Best drop it at this point. You often have to let people get the last word, unless you want to be drawn into a thread that may never end. I even had to look up what Daniel Tiger’s Neighborhood was and I was a little concerned it might be some pervert video or other, but it was just an example of an innocuous and virtuous video for small children. (whereas we were talking teens)
Still, I gotta say, it’s not the most comfortable spot to be in. Does it make me rethink? Times have changed. Best not be a dinosaur when the meteorite hits. Best not think of how it used to be. Think of how it is now. I’m not even sure ‘It takes a village to raise a child’ works anymore, and—let us be honest—even if it does, am I one of that village?
It is a pretty rare scenario in these parts but it does happen. You never press any teen, but is it the rule now that you don’t talk to them at all? I certain youngster I chatted with briefly, he being the only one home and assuring me nobody cared if he exchanged a word or two with a visitor. Upon leaving, there was his mom driving up the driveway. “I asked your son a couple of questions and he answered intelligently,” I told her. “You should be proud of him.”
Several years ago—what, maybe 20–I worked door to door with Elena, newly arrived from South America. A child answered the door—this time it was a child, not a teen. I handed a tract with instructions to give it to her parent. As we walked away, Elena said, ‘I would have witnessed to her.’
Of course. She wouldn’t do it today. But where she came from, it was quite common for Witnesses to speak with children. Parents had no problem with it, and in fact, many were quite pleased that some would be learning the Bible. But something even then told me we’re not in San Kansas anymore. No way in Western lands do I ever speak with a child so young other than a ‘give this to your mom’ kind of thing.

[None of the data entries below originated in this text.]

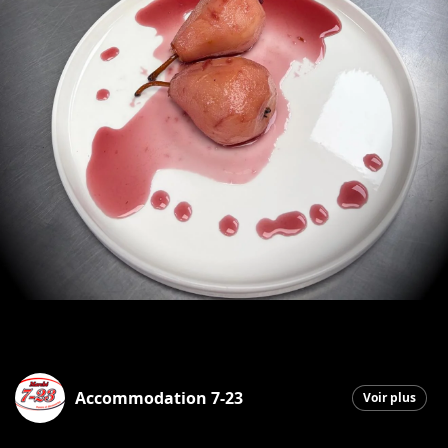
Accommodation 7-23
Voir plus
Saint-Georges
|
15 novembre 2025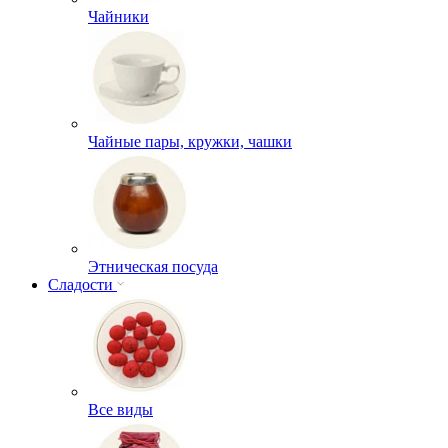
Чайники
Чайные пары, кружки, чашки
Этническая посуда
Сладости
Все виды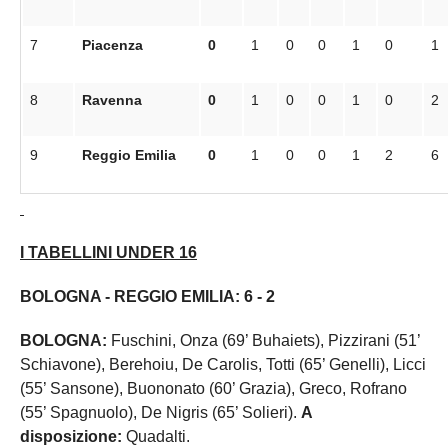
7
Piacenza
0
1
0
0
1
0
1
8
Ravenna
0
1
0
0
1
0
2
9
Reggio Emilia
0
1
0
0
1
2
6
I TABELLINI UNDER 16
BOLOGNA - REGGIO EMILIA: 6 - 2
BOLOGNA:
Fuschini, Onza (69’ Buhaiets), Pizzirani (51’
Schiavone), Berehoiu, De Carolis, Totti (65’ Genelli), Licci
(55’ Sansone), Buononato (60’ Grazia), Greco, Rofrano
(55’ Spagnuolo), De Nigris (65’ Solieri).
A
disposizione:
Quadalti.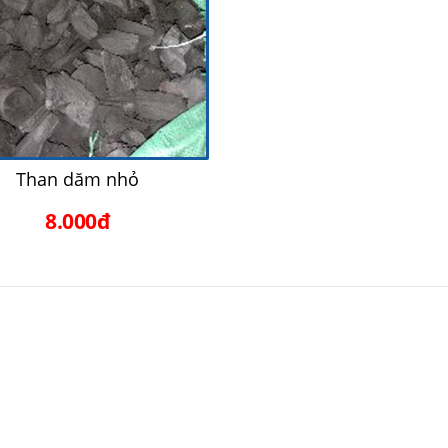
Than dăm nhỏ
8.000đ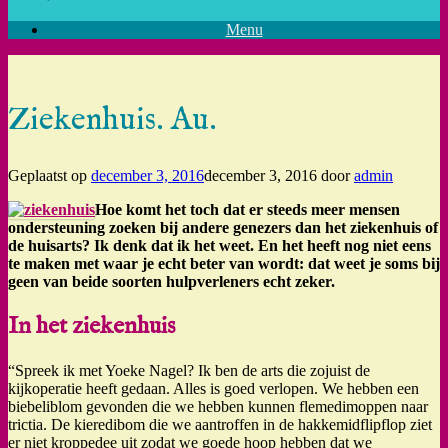
Menu
Ziekenhuis. Au.
Geplaatst op
december 3, 2016
december 3, 2016
door
admin
Hoe komt het toch dat er steeds meer mensen
ondersteuning zoeken bij andere genezers dan het ziekenhuis of
de huisarts? Ik denk dat ik het weet. En het heeft nog niet eens
te maken met waar je echt beter van wordt: dat weet je soms bij
geen van beide soorten hulpverleners echt zeker.
In het ziekenhuis
“Spreek ik met Yoeke Nagel? Ik ben de arts die zojuist de
kijkoperatie heeft gedaan. Alles is goed verlopen. We hebben een
biebeliblom gevonden die we hebben kunnen flemedimoppen naar
trictia. De kieredibom die we aantroffen in de hakkemidflipflop ziet
er niet kroppedee uit zodat we goede hoop hebben dat we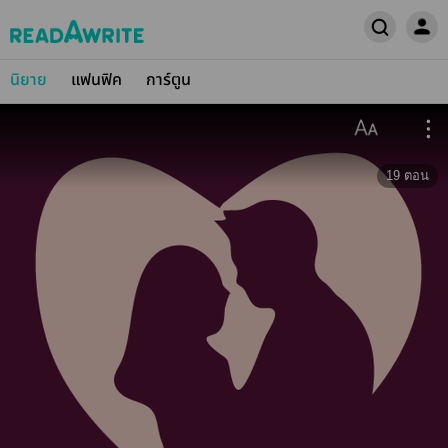
นิยาย
แฟนฟิค
การ์ตูน
19
ตอน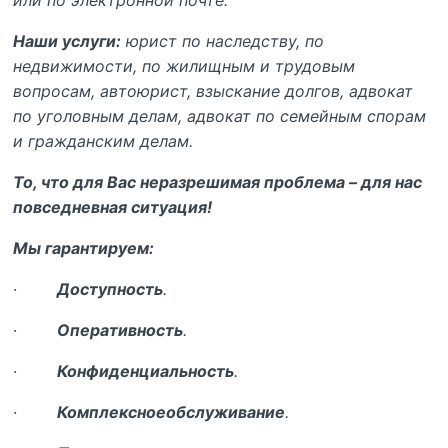
или по электронной почте.
Наши услуги:
юрист по наследству, по
недвижимости, по жилищным и трудовым
вопросам, автоюрист, взыскание долгов, адвокат
по уголовным делам, адвокат по семейным спорам
и гражданским делам.
То, что для Вас неразрешимая проблема – для нас
повседневная ситуация!
Мы гарантируем:
·
Доступность
.
·
Оперативность
.
·
Конфиденциальность
.
·
Комплексноеобслуживание
.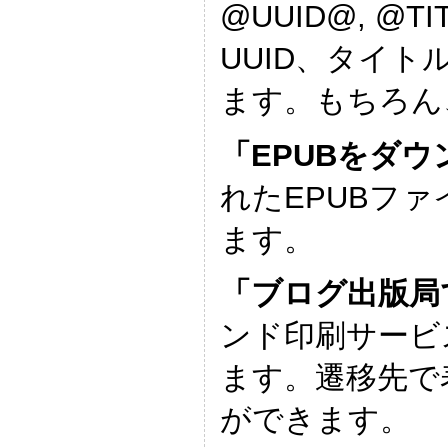
@UUID@, @T
UUID、タイ
ます。もちろん
「EPUBをダ
れたEPUBフ
ます。
「ブログ出版局
ンド印刷サービ
ます。遷移先で
ができます。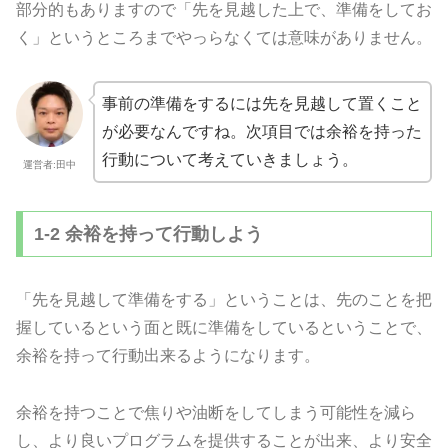
部分的もありますので「先を見越した上で、準備をしてお
く」というところまでやっらなくては意味がありません。
事前の準備をするには先を見越して置くこと
が必要なんですね。次項目では余裕を持った
行動について考えていきましょう。
運営者:田中
1-2 余裕を持って行動しよう
「先を見越して準備をする」ということは、先のことを把
握しているという面と既に準備をしているということで、
余裕を持って行動出来るようになります。
余裕を持つことで焦りや油断をしてしまう可能性を減ら
し、より良いプログラムを提供することが出来、より安全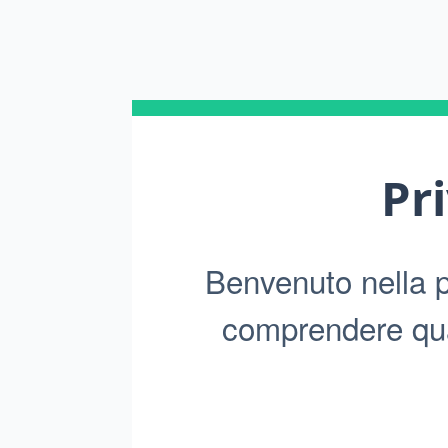
Pr
Benvenuto nella pr
comprendere qual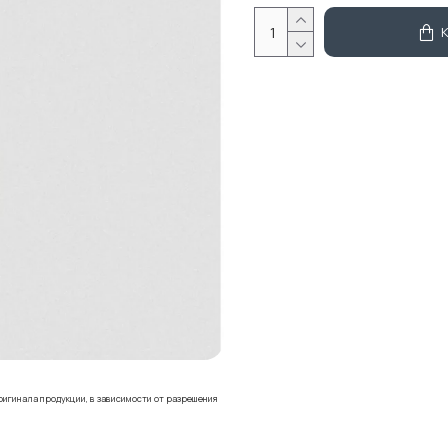
ригинала продукции, в зависимости от разрешения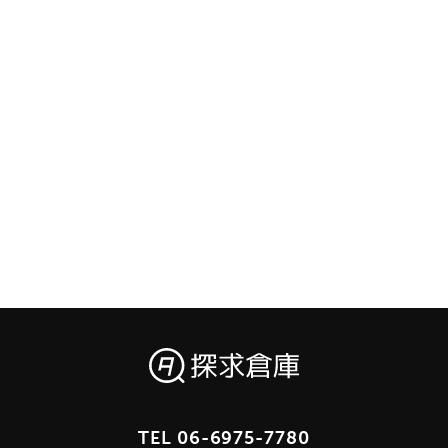
TEL
06-6975-7780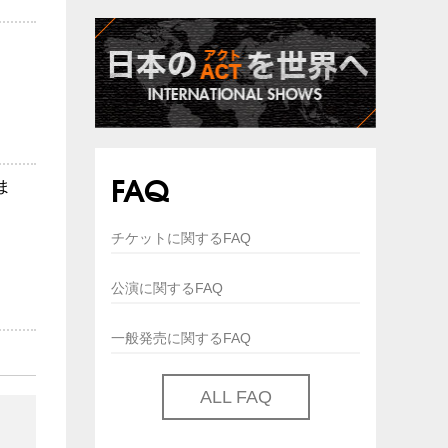
FAQ
ま
チケットに関するFAQ
公演に関するFAQ
一般発売に関するFAQ
ALL FAQ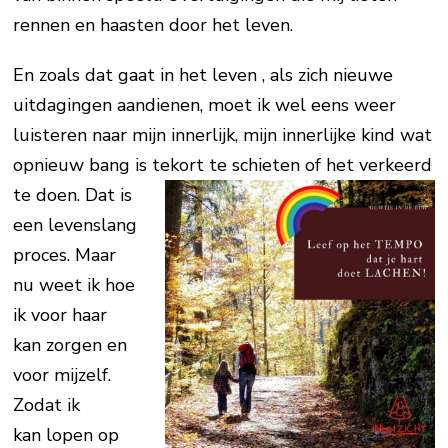
rennen en haasten door het leven.
En zoals dat gaat in het leven , als zich nieuwe
uitdagingen aandienen, moet ik wel eens weer
luisteren naar mijn innerlijk, mijn innerlijke kind wat
opnieuw bang is tekort te schieten of het verkeerd
te doen.
Dat is
een levenslang
proces. Maar
nu weet ik hoe
ik voor haar
kan zorgen en
voor mijzelf.
Zodat ik
kan lopen op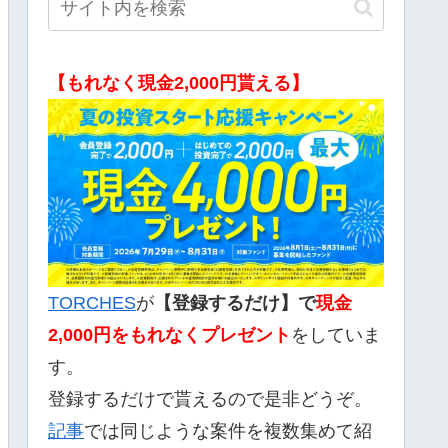
【もれなく現金2,000円貰える】
TORCHES
が
【登録するだけ】で
現金
2,000
円をもれなくプレゼント
をしていま
す。
登録するだけで貰えるので是非どうぞ。
記事
では同じような案件を複数集めて紹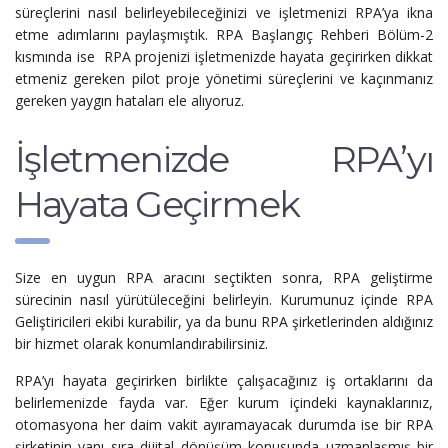
süreçlerini nasıl belirleyebileceğinizi ve işletmenizi RPA’ya ikna
etme adımlarını paylaşmıştık. RPA Başlangıç Rehberi Bölüm-2
kısmında ise RPA projenizi işletmenizde hayata geçirirken dikkat
etmeniz gereken pilot proje yönetimi süreçlerini ve kaçınmanız
gereken yaygın hataları ele alıyoruz.
İşletmenizde RPA’yı
Hayata Geçirmek
Size en uygun RPA aracını seçtikten sonra, RPA geliştirme
sürecinin nasıl yürütüleceğini belirleyin. Kurumunuz içinde RPA
Geliştiricileri ekibi kurabilir, ya da bunu RPA şirketlerinden aldığınız
bir hizmet olarak konumlandırabilirsiniz.
RPA’yı hayata geçirirken birlikte çalışacağınız iş ortaklarını da
belirlemenizde fayda var. Eğer kurum içindeki kaynaklarınız,
otomasyona her daim vakit ayıramayacak durumda ise bir RPA
şirketinin yanı sıra dijital dönüşüm konusunda uzmanlaşmış bir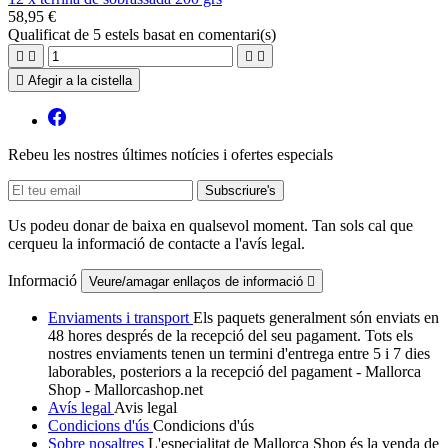
58,95 €
Qualificat
de 5 estels basat en
comentari(s)





Afegir a la cistella
Rebeu les nostres últimes notícies i ofertes especials
Us podeu donar de baixa en qualsevol moment. Tan sols cal que
cerqueu la informació de contacte a l'avís legal.
Informació
Veure/amagar enllaços de informació

Enviaments i transport
Els paquets generalment són enviats en
48 hores després de la recepció del seu pagament. Tots els
nostres enviaments tenen un termini d'entrega entre 5 i 7 dies
laborables, posteriors a la recepció del pagament - Mallorca
Shop - Mallorcashop.net
Avís legal
Avis legal
Condicions d'ús
Condicions d'ús
Sobre nosaltres
L'especialitat de Mallorca Shop és la venda de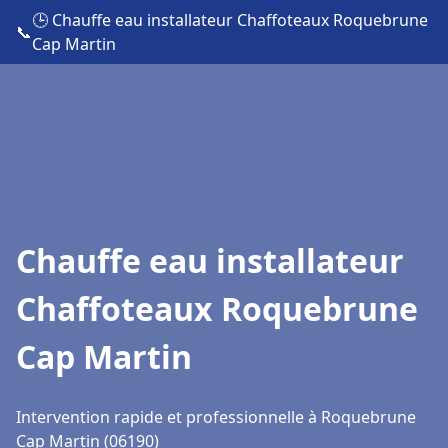
🕒 Chauffe eau installateur Chaffoteaux Roquebrune
📞
Cap Martin
Chauffe eau installateur
Chaffoteaux Roquebrune
Cap Martin
Intervention rapide et professionnelle à Roquebrune
Cap Martin (06190)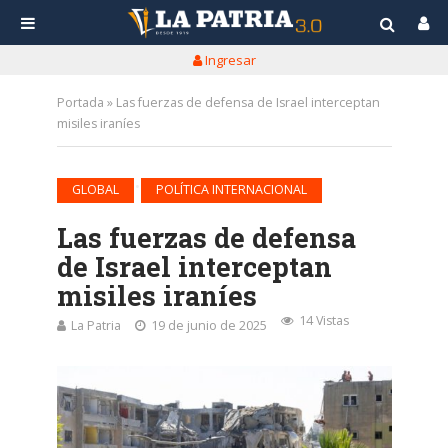
Ingresar
Portada
»
Las fuerzas de defensa de Israel interceptan
misiles iraníes
•
GLOBAL
POLÍTICA INTERNACIONAL
Las fuerzas de defensa
de Israel interceptan
misiles iraníes
14 Vistas
La Patria
19 de junio de 2025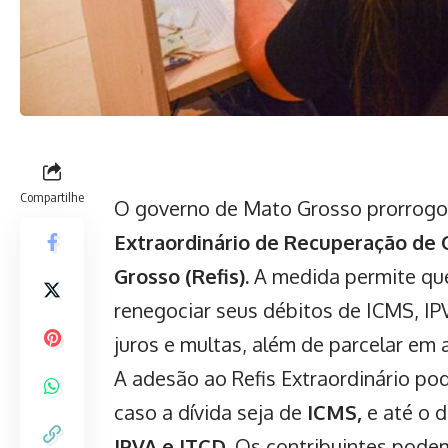
Compartilhe
O governo de Mato Grosso prorrogo
Extraordinário de Recuperação de 
Grosso (Refis).
A medida permite que
renegociar seus débitos de ICMS, I
juros e multas, além de parcelar em 
A adesão ao Refis Extraordinário pod
caso a dívida seja de
ICMS,
e até o 
IPVA e ITCD.
Os contribuintes podem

And here I was speaking to Davey-the-Kid about the difference in kids. Youngsters in the Latin American countries take on responsibilities early and thus mature early, whereas in the States there are 30-years olds as silly as adolescents.
***And—best not ignore the elephant in the room. The reason parents are on hair trigger alert more than even 20 years ago is the fear of pedophiles. Nobody is above suspicion. Just last month a pedophile school principle, who called children into his office to sit on his lap, was sentenced to prison. Call it another sign of the times.
From Tom Irregardless and Me:
“For example, a former coach of youth sports, Bob Cook wrote: “The most upsetting thing about many child-protection rules is they assume any adult is capable of doing something bad. If you think of yourself as a good person, and the people around you as good people, you can’t help but be taken aback. You can’t help but think a wall has been put between yourself, the children you coach, and the families you deal with. It’s a wall that seems patently ridiculous when, in the case of the Catholics involved in my Virtus meeting, were tight-knit, south side Chicago parishes where families had known each other for
No sense fighting it. You’d better adapt. ‘We’re not in Kansas anymore, Toto.’